Она работала с той же энергией и сосредоточенностью, что и шесть часов назад. Груда нетронутых книг слева от нее уменьшилась, куча ободранных справа выросла. Эдвард смотрел на нее и думал, сколько же ночей она провела вот так, до самого рассвета, когда никто не следил за ней, как он сейчас. Она держалась на одной только воле, у нее был свой внутренний двигатель, о принципах работы которого Эдвард мог только догадываться. Ему пришло в голову, что вот такой продолжительный, маниакальный, мазохистский трудовой акт для нее, наверно, и есть счастье. Он сам норовит увильнуть от работы, а у Маргарет, кроме работы, ничего нет. Да и нужно ли ей еще что-то?

Он встал, уперся руками в бедра и выгнул затекшую, спину.

— Проснулся? — не поворачивая головы, сказала Маргарет.

— Да я и не спал вроде. Что это ты пьешь?

— «Том Коллинз», только без водки. Мне нравится эта смесь, — с легким смущением сказала она.

Он посетил ванную — к пластмассовой душевой кабинке прилип длинный темный волос Маргарет, — убрал остатки ужина, подошел к футону посмотреть на листы и слегка обалдел.

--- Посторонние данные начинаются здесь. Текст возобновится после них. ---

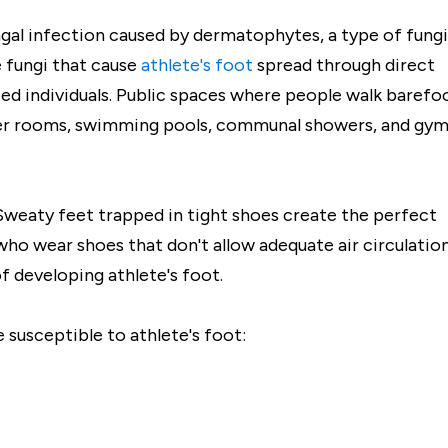
ngal infection caused by dermatophytes, a type of fungi
 fungi that cause
athlete's foot
spread through direct
ed individuals. Public spaces where people walk barefo
ker rooms, swimming pools, communal showers, and gy
. Sweaty feet trapped in tight shoes create the perfect
ho wear shoes that don't allow adequate air circulatio
f developing athlete's foot.
susceptible to athlete's foot:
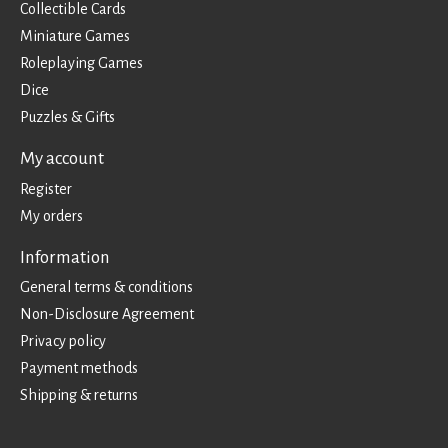
Collectible Cards
Miniature Games
Roleplaying Games
Dice
Puzzles & Gifts
My account
Register
My orders
Information
General terms & conditions
Non-Disclosure Agreement
Privacy policy
Payment methods
Shipping & returns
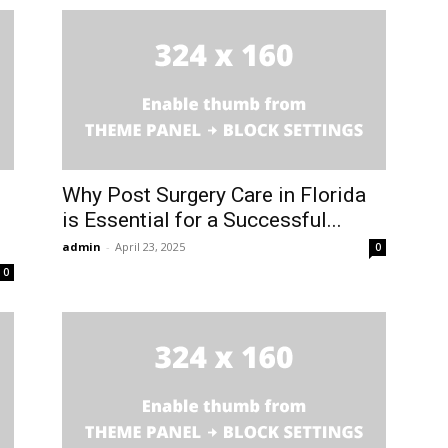
Why Post Surgery Care in Florida
is Essential for a Successful...
admin
-
April 23, 2025
0
0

— Вот это да. — Теперь их там лежало штук двадцать — тридцать, в разных стадиях сохранности. Одни, как и первый, остались почти нетронутыми, другие когда-то были сложены вдвое или втрое, чтобы войти в переплет более мелких книг, третьи пострадали от влаги и окисления. Их цвет разнился от желтовато-сливочного до колера жженого сахара. Некоторые так испещрила плесень, что они напоминали карты лунной поверхности.

Самым лучшим — тем, что имело для него хоть какой-то смысл, — были заставки: Н, превращенное в каменный замок, F в виде приземистого дерева. Животные обладали более яркой индивидуальностью, чем люди: рвущиеся в погоню гончие, кроткие овцы, серьезные, благочестивого вида лошади. На одном листе у нижней границы текста изогнулась с улыбкой красная саламандра. Краски, живые и яркие, казались еще не просохшими и порой накладывались так густо, что страницы под ними сморщились.

Маргарет в конце концов сжалилась над ним и тоже подошла посмотреть.

— Есть что-то странное в этих картинках, — сказала она, — но я никак не могу понять что. Выглядит так, будто писец и иллюстратор — одно и то же лицо, что не совсем обычно, но, в общем, и такое встречалось. Качество миниатюр очень высокое. Взять это голубое небо — краску делали из толченой ляпис-лазури, которая ввозилась из Афганистана и ценилась на вес золота.

— А то, что здесь написано, ты можешь прочесть?